Last week, BP ramped up the pressure, pointing out that its agreement with the oligarchs permits the sale, with or without their consent. But BP condescended: the partners would be offered a chance to buy BP’s stake if they wish.

Buying out BP’s stake would give the Kremlin control over 50 percent of the country’s oil output. But oil prices are going down, not up. The government needs the Ural crude price at $115 just to balance the state budget. Currently it stands at just $99.

 

This sale, if it materialized, would deliver another blow to Russia’s flimsy attempts to modernize its economy and lure foreign investors. The country currently ranks abysmal 120th in the World Bank’s Doing Business rating—a far cry from Putin’s envisioned 20th place. And Russian investors are eagerly sending capital abroad. According to the Central Bank, capital outflows reached $35.1 billion in the first quarter, nearly double the $19.8 billion seen a year earlier.

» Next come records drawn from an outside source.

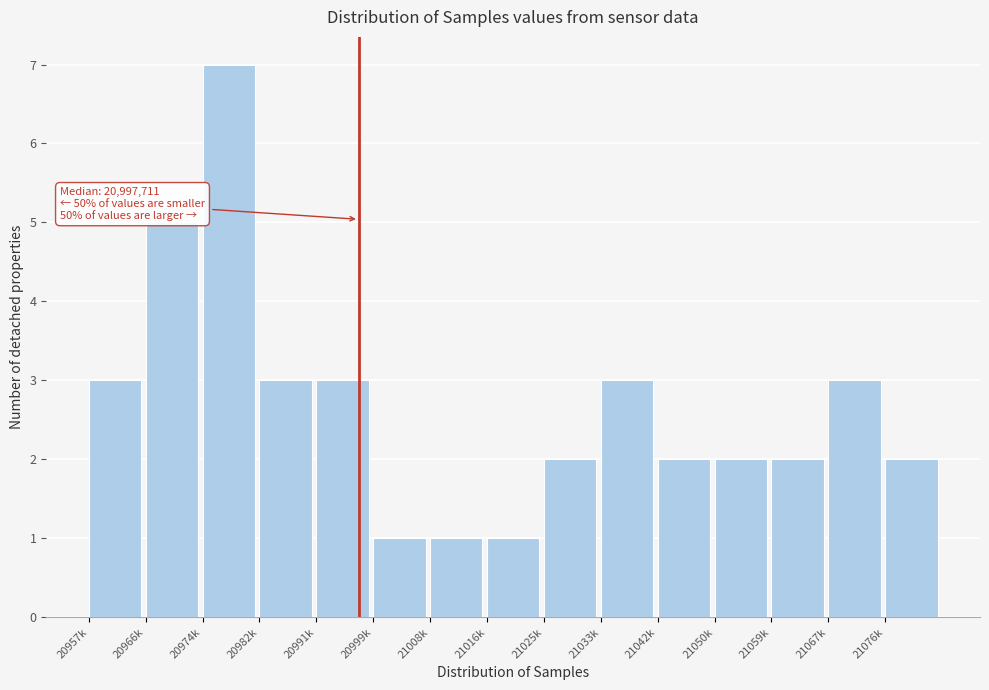

Reading left to right, extract all data points from this chart.

20957k=3	20966k=5	20974k=7	20982k=3	20991k=3	20999k=1	21008k=1	21016k=1	21025k=2	21033k=3	21042k=2	21050k=2	21059k=2	21067k=3	21076k=2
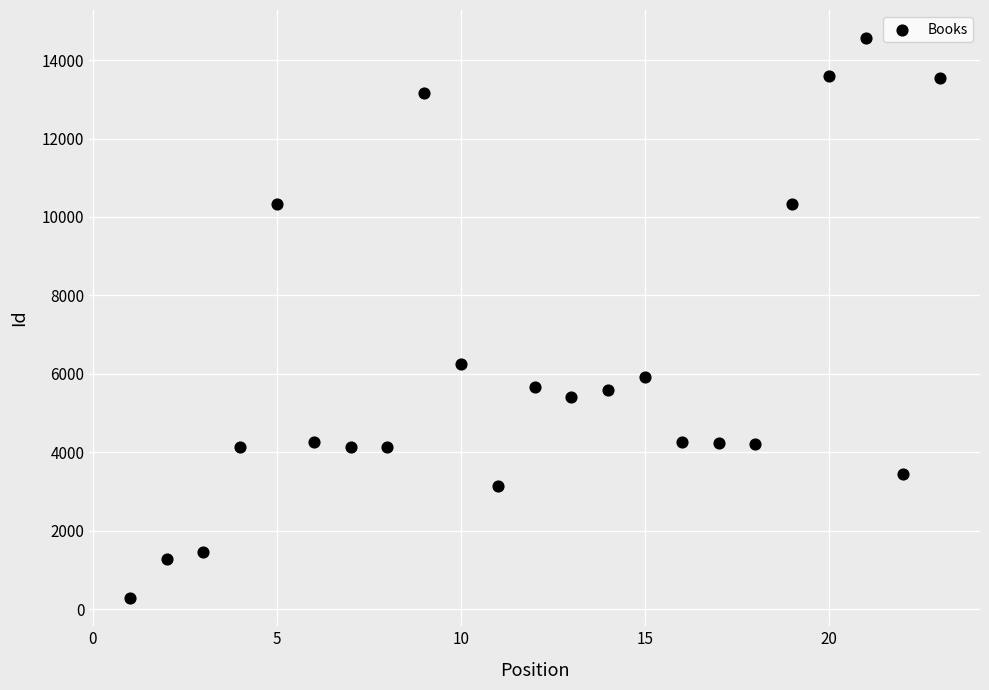

What is the range of X values (max minus min)?

22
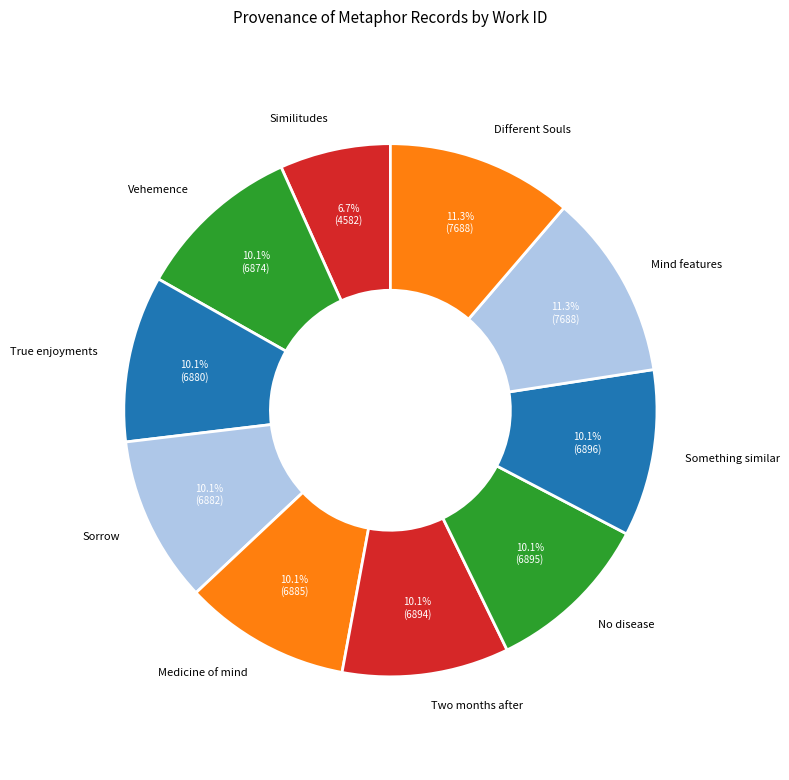

To the nearest percent, what is the difference between the Similitudes and Two months after slice percentages?

3%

Yet return on investment in the corrupt Russian energy sector can still be very high. Since 2003, TNK-BP has delivered great profits to its shareholders. TNK-BP accounts for about 30 percent of BP’s production and reserves as well as about 20 percent ($3.8 billion) of its annual earnings. The British company has turned its $8 billion initial investment into $19 billion worth of dividends and could realize an additional $25–35 billion in selling out its interest—not bad business at all, despite all the aggravation.

Meanwhile, TNK-BP is getting close to going global. It plans to start operations in Vietnam and Venezuela, complete block acquisitions in Brazil and develop gas business to compete with Gazprom. The Russian shareholders have benefited hugely from BP’s technical expertise and global reach.

The stakes for all parties are high. If BP loses access to Russian hydrocarbon reserves, it could seriously damage the British energy giant’s long-term prospects. But BP’s exit could wind up giving Russia’s state-dominated oil sector a huge boost in reserves. Should Moscow acquire BP’s share in TNK-BP, it may then expand Rosneft’s publicly offered shares—and in the Kremlin, proceeds from such offers often wind up lining the pockets of insiders. Moreover, the acquisition may buttress Putin’s goal of making Russia the world’s energy superpower just as the second wave of the global economic crisis is coming ashore.

Ariel Cohen, PhD, is senior research fellow in Russian and Eurasian Studies and International Energy Policy at The Heritage Foundation. Dmitri Titoff assisted in preparation of this article.